#### Work to be completed:
Which lines of the data contain the string "pixels"? Show each of them.

#### Raw data:
>>
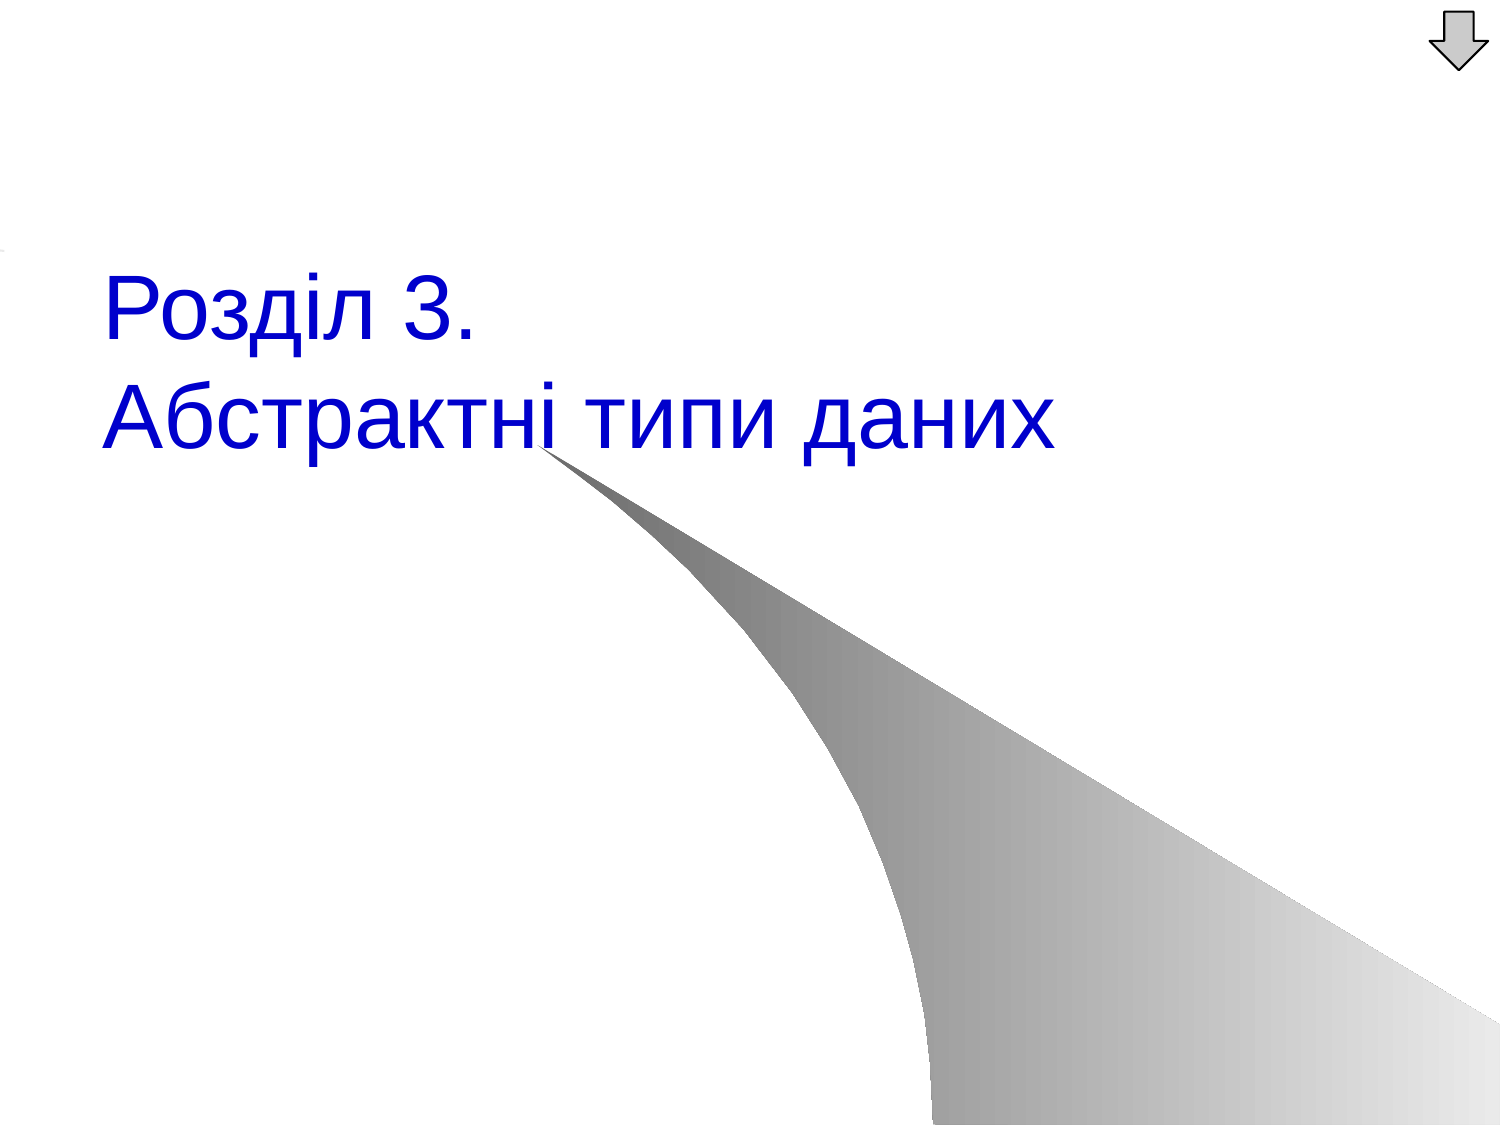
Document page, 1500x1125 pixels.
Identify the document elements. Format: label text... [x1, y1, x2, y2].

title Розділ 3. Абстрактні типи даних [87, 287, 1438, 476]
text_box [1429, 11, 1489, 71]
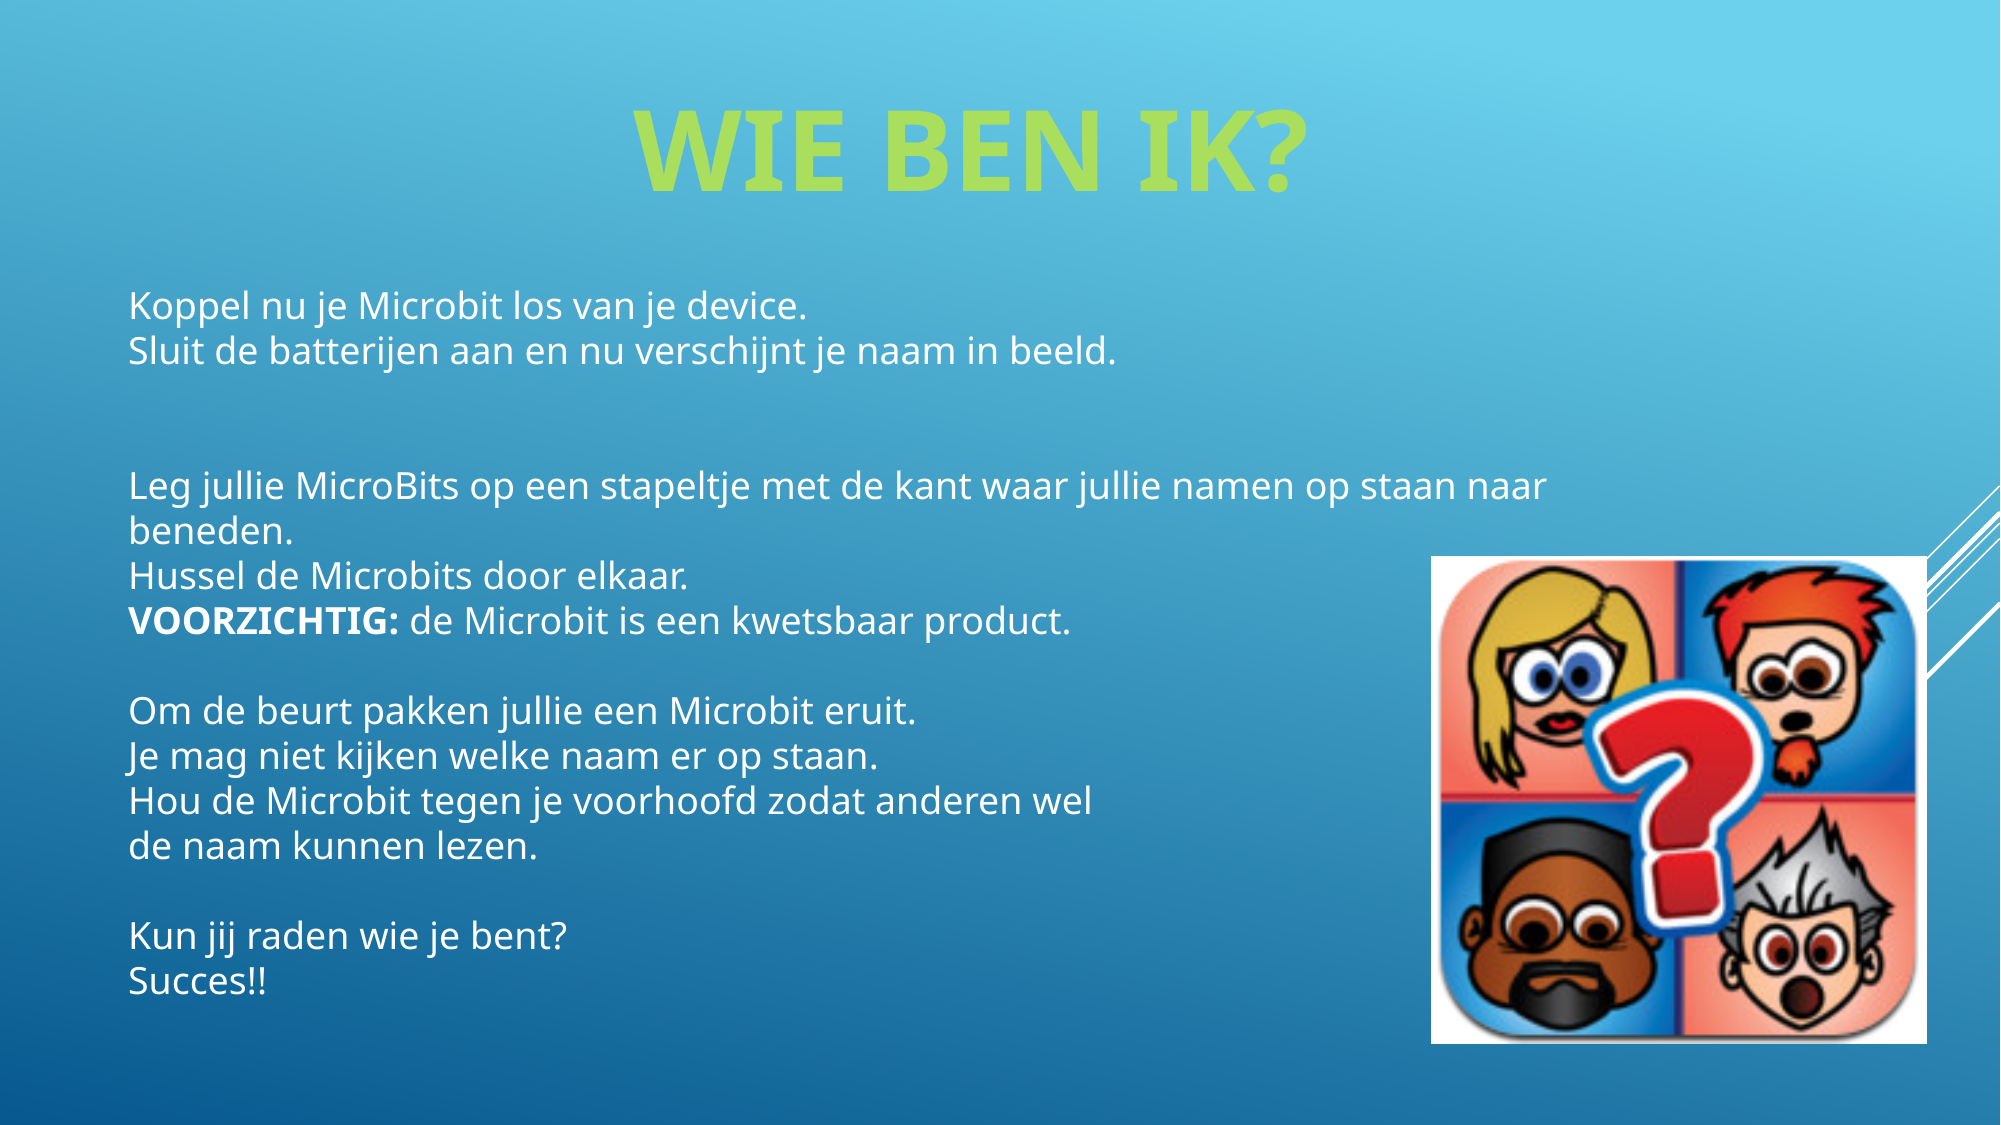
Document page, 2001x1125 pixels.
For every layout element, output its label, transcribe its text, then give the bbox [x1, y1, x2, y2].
<<
#### Written response:
Document page, 1500x1125 pixels.
Document page, 2001x1125 pixels.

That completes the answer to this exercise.